This weekend the Church celebrates Palm Sunday, to use the older term, or the Sunday of the Lord’s Passion. As the rite of the procession of the palms begins, a selection from the 11th chapter of Mark’s Gospel is read.
These reflections will look at the readings in the Liturgy of the Word itself.
For the first of these readings, the Church presents a passage from the third part of the Book of Isaiah. It is one of the four Songs of the Suffering Servant, the four poetic and highly moving compositions that form one of the great glories of Third Isaiah.
Over the centuries, Christians have seen the image of Christ, the innocent Lamb of God, in these Suffering Servant Songs. Scholars debate the identity of the Suffering Servant. Was he the prophet himself? Was he a collective identity for the people of Israel? Did he represent the devout and faithful among the people? Was he someone else?
In any case, the message is clear. Despite outrages brought against him, the Suffering Servant is true.
The second reading is from one of the most eloquent sections in the New Testament. Scholars think that this reading had its origins in an ancient Christian liturgy dating from the times of the Apostles. It is appealing, and very instructive, in its excited proclamation of faith in Jesus.
For this year’s Palm Sunday liturgy, the Church presents the Passion Narrative of Mark’s Gospel.
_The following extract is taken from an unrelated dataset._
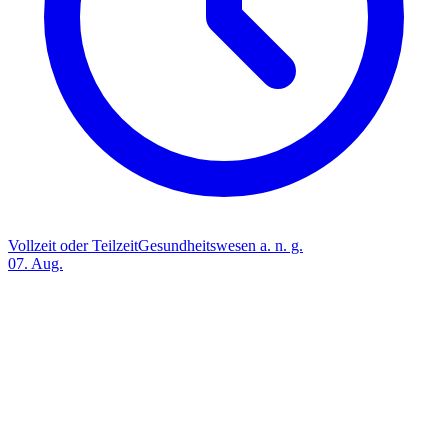
Vollzeit oder Teilzeit
Gesundheitswesen a. n. g.
07. Aug.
While all the Gospels go into considerable detail in telling the story of the Lord’s trial and crucifixion, they differ from each other in certain insights and emphases. After all, each is the work of a distinct evangelist, and the imprint of the respective evangelist’s sense of the meaning of what happened on the first Good Friday is clear.
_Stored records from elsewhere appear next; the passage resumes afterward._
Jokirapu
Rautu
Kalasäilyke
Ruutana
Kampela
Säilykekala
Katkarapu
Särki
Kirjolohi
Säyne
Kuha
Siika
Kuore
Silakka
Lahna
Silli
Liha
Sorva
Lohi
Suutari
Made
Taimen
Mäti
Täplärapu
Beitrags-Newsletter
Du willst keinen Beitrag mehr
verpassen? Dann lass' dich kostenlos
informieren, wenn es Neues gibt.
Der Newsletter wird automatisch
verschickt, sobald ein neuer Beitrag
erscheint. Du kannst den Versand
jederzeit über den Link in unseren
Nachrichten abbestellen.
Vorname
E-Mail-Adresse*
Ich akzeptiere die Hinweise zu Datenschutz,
Without doubt, the death of Jesus occurred as a result of a horrendous process of torture and humiliation. It loses sight of the Gospel’s message, however, to see the awfulness of these events and nothing more.
The story ultimately is about the inevitability of God’s will. In love, God willed that even sinful humanity should have the option of replacing disobedience with obedience, and God provided a way for this through the life and the sacrificial death of Jesus.
Another important lesson is in the reactions of others in the story, the Jewish officials with their intrigue, the impulsiveness and then the betrayal of Peter, the pragmatism of Pilate, and the uncompromising loyalty of Mary and the women with her. They all present an image of human nature and of how human nature differs as it is presented in one life and then in another.
This Palm Sunday’s profound reading from Mark calls us to the basic fact that, despite all the horror, and regardless of all the chaos and plotting, Jesus was unswerving in fulfilling God’s holy will, and indeed God’s will prevail. What was God’s will? It was that all people be freed of the effects of sin and be able to be at peace with God and in God to possess eternal life.
The first reading, the figure of the Suffering Servant, gives additional focus upon the obedience of Jesus.
A favorite literary technique employed by Mark is irony. It is so particularly ironic that humanity’s only chance for freedom and for life is in Jesus, yet humans schemed and maneuvered to upset the mission of Jesus.
The most pious of the Jews, presumably, even allowed themselves to ally with the pagan Romans, their oppressors, to confound the Lord’s work of salvation.
God’s will for humanity endures today and for each of us. Ironically, do we, with our sinfulness and in our blindness, frustrate for ourselves the opportunity given us in Christ to be with God?